From March until early August, I held down a temp position at a company that does billing for ambulance services. In the five months I was there, I witnessed a 90% turnover by the staff, near-constant drama (both within the workspace and pre-existing) from certain co-workers, unprecedented managerial incompetence, and a general dearth of "book smarts" in a situation where "street smarts" didn't always suffice. From a personal perspective it was consistent work and challenging without being overwhelming, but the office environment uniquely chaotic.

I'm not sure if I could pinpoint an exact low point in this ocean of drama. Within two weeks of when I started, I had to take a personal day for my father's doctor's appointment. On the day I was gone, there was a catfight in the break room, the woman who trained me on a profanity-laced tirade, the ladies' restroom was trashed, and another woman went into false labor. I came back that next day to see 10% of the desks in the office vacated and a thick air of tension. The manager warned repeatedly before and after "The St. Patrick's Day Massacre" that the drama stays outside the office, but the revolving door of personnel never made that possible.
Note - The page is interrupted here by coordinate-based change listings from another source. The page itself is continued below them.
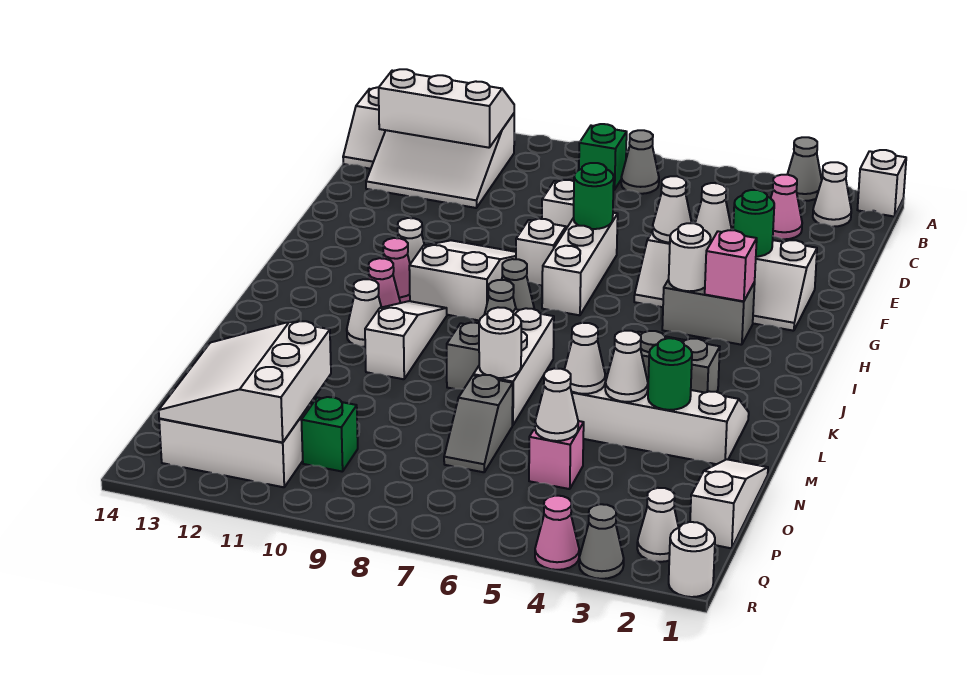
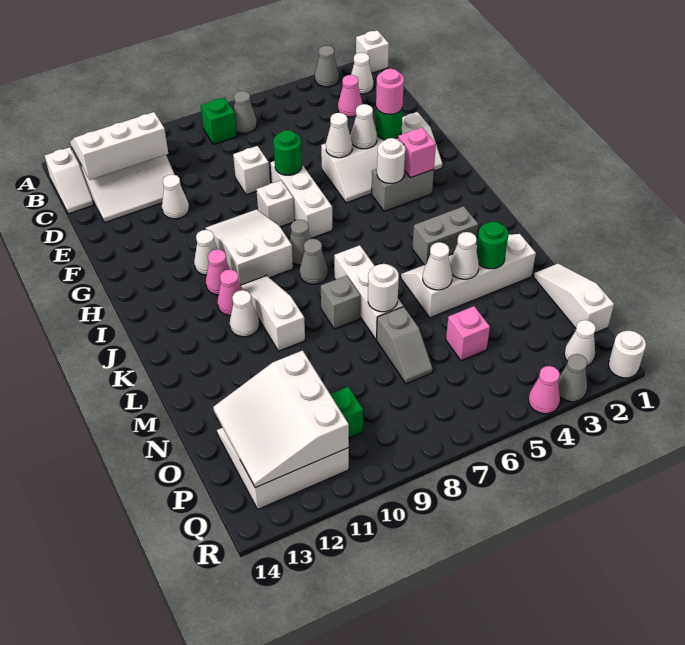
none -> pink round brick F3 level 3
white cone O5 level 2 -> white cone E11 level 1

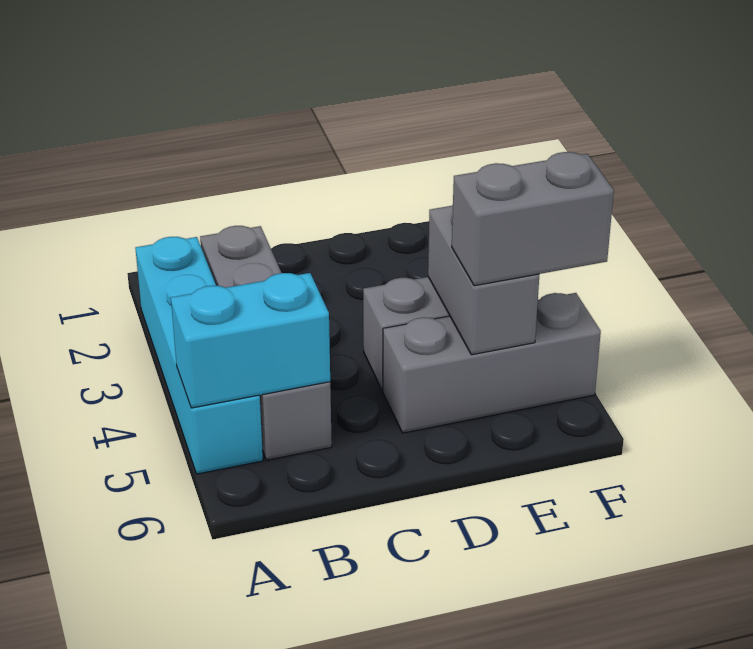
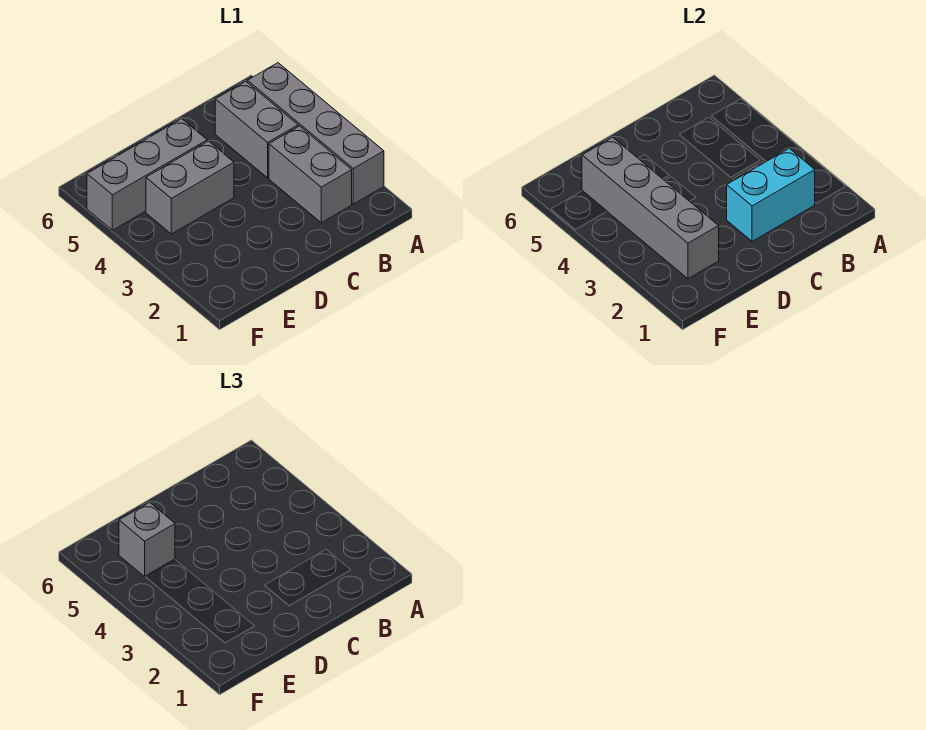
cyan brick A2:A5 level 1 -> grey brick A2:A5 level 1
cyan brick A5:B5 level 2 -> cyan brick B2:C2 level 2
grey brick E4:E5 level 2 -> grey brick E2:E5 level 2
grey brick E5:F5 level 3 -> grey brick E5 level 3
After about three months in the office, I was put on a special project. I had been working on billing, but they were shifting more people into processing insurance claims. There was a group of 12 or 13 of us assigned to work on three agencies in the Atlanta metro area; about a third of us had to be trained on how to do insurance. There were some growing pains, but in general the people who were transferred into this project were doing okay. The corporate office in Phoenix wasn't impressed, so we were summoned into a conference call meeting one Friday afternoon. They pointed out one mistake after another, some obvious and others that were close calls. One member of the team took an error personally and after the call ended she nearly started crying. Then another member of the team started talking about her troubled teenage son, and the whole thing turned into a therapy session. Suffice to say, it was uncomfortable and preposterous.

Then, on August 4th, it abruptly end. I was sitting in the parking lot checking my messages when I received a phone call from my temp agency. The fact that they were calling when they did was not a good sign, and my suspicions were confirmed soon after. Initially the company claimed that I had nodded off at my desk --a false and damning allegation-- but they reiterated I wasn't a good fit. I was now a free agent again, forced to budget my money while I was stuck at home with two sick parents. I had hoped to take a road trip or some kind of mini-vacation, but circumstances quashed that quickly. I adore warm weather, but this was one summer where the heat did me no favors.